An FP->integer conversion is inexact when the FP value was not already an integer. e.g. 1.25 converts to integer 1 with a rounding error of 0.25. But 1.0 converts exactly to 1. This is the same FP exception flag that would be raised by 1.0 / 3.0 with divsd, but not by 1.0 / 2.0, because 0.5 is exactly representable as a float or double.
That sentence is an error in the manual. CVTTSD2SI always uses truncation when the conversion is inexact, not the current rounding mode in MXCSR (which defaults to nearest, tie-break to even)
The exact same single-sentence paragraph is present in the CVTSD2SI manual entry, which does use MXCSR, so this is a copy/paste error by Intel.
Out-of-range is a different condition
if not there's no rounding but the value is -1 << 63 and an exception may be raised.

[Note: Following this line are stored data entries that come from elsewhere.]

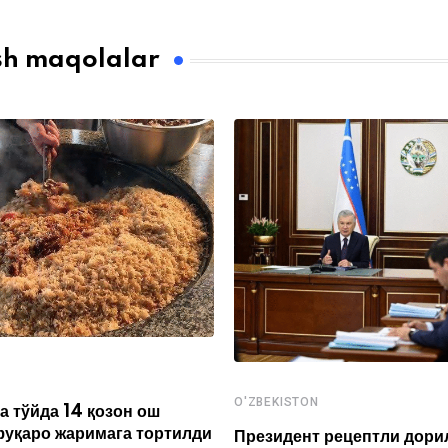
sh maqolalar
O'ZBEKISTON
а тўйда 14 қозон ош
фуқаро жаримага тортилди
Президент рецептли дори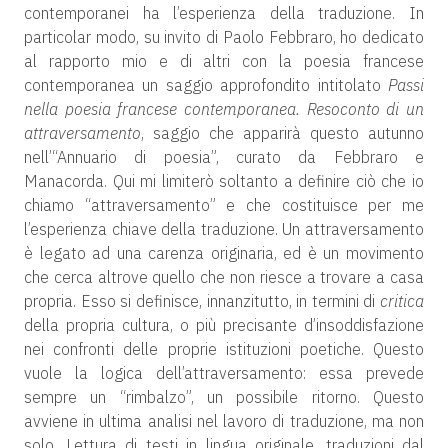
contemporanei ha l’esperienza della traduzione. In
particolar modo, su invito di Paolo Febbraro, ho dedicato
al rapporto mio e di altri con la poesia francese
contemporanea un saggio approfondito intitolato
Passi
nella poesia francese contemporanea. Resoconto di un
attraversamento
, saggio che apparirà questo autunno
nell’“Annuario di poesia”, curato da Febbraro e
Manacorda. Qui mi limiterò soltanto a definire ciò che io
chiamo “attraversamento” e che costituisce per me
l’esperienza chiave della traduzione. Un attraversamento
è legato ad una carenza originaria, ed è un movimento
che cerca altrove quello che non riesce a trovare a casa
propria. Esso si definisce, innanzitutto, in termini di
critica
della propria cultura, o più precisante d’insoddisfazione
nei confronti delle proprie istituzioni poetiche. Questo
vuole la logica dell’attraversamento: essa prevede
sempre un “rimbalzo”, un possibile ritorno. Questo
avviene in ultima analisi nel lavoro di traduzione, ma non
solo. Lettura di testi in lingua originale, traduzioni dal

That's a separate kind of exception from inexact. The cvttsd2si manual covers this with
If a converted result exceeds the range limits of signed doubleword integer ([with a 32-bit destination]), the floating-point invalid exception is raised, and if this exception is masked, the indefinite integer value (80000000H) is returned.
Similarly for 64-bit operand-size, the indefinite value is MSB set, other bits zero. That same bit-pattern is used whether the FP value was positive or negative.
(It can of course also be a result of valid conversions, since the most-negative 2's complement number is a power of 2 and thus exactly representable as a double or even float. A better choice might have been some large-magnitude by odd number, like 80000001h, although that can still be the result of a valid double->int32 conversion. But not float->int32 or (for a wider 64-bit version) double->int64.)
Check Intel's manuals for the full set of flags in MXCSR. Or some article about that specifically, such as https://softpixel.com/~cwright/programming/simd/sse.php
IE (Invalid-operation Exception) is a separate flag from FP overflow (OE) or underflow (UE).
Experimental test
Just to make sure, I tested with GDB display $mxcsr to show (and decode) MXCSR after every single-step. (On an i7-6700k Skylake, but this behaviour is required so other CPUs should behave identically.)
section .rodata
frac: dq 1.75
whole: dq 2.0
section .text
global _start
_start:
stmxcsr [rsp-8] ; in the red zone; x86-64 SysV
cvtsd2si eax, [frac]
ldmxcsr [rsp-8]
cvttsd2si edx, [frac]
ldmxcsr [rsp-8]
cvttsd2si ecx, [whole]
;... fall off the end because I only want to single-step this, and can exit GDB before letting it step past here
$ nasm -felf64 foo.asm && ld -o foo foo.o
$ gdb ./foo
(gdb) layout reg
# and with recent GDB, layout n to get regs + disassembly
(gdb) starti
(gdb) display $mxcsr
1: $mxcsr = [ IM DM ZM OM UM PM ]
# bunch of things masked, no raised exceptions
(gdb) si a couple times
# after <_start+5> cvtsd2si eax,QWORD PTR [rip+0xff3] # 0x402000
1: $mxcsr = [ PE IM DM ZM OM UM PM ]
# PE = precision exception = inexact, plus the earlier mask flags
...
Each ldmxcsr reloads a no-exceptions-raised state so we can see what the next instruction did.
cvtsd2si and cvttsd2si both set PE, the inexact exception flag, when converting 1.75 to integer.- Both leave it clear when converting 2.0 to integer.
I didn't unmask any of the exceptions because I just wanted them recorded in the MXCSR sticky bits, not to trap and get a SIGFPE.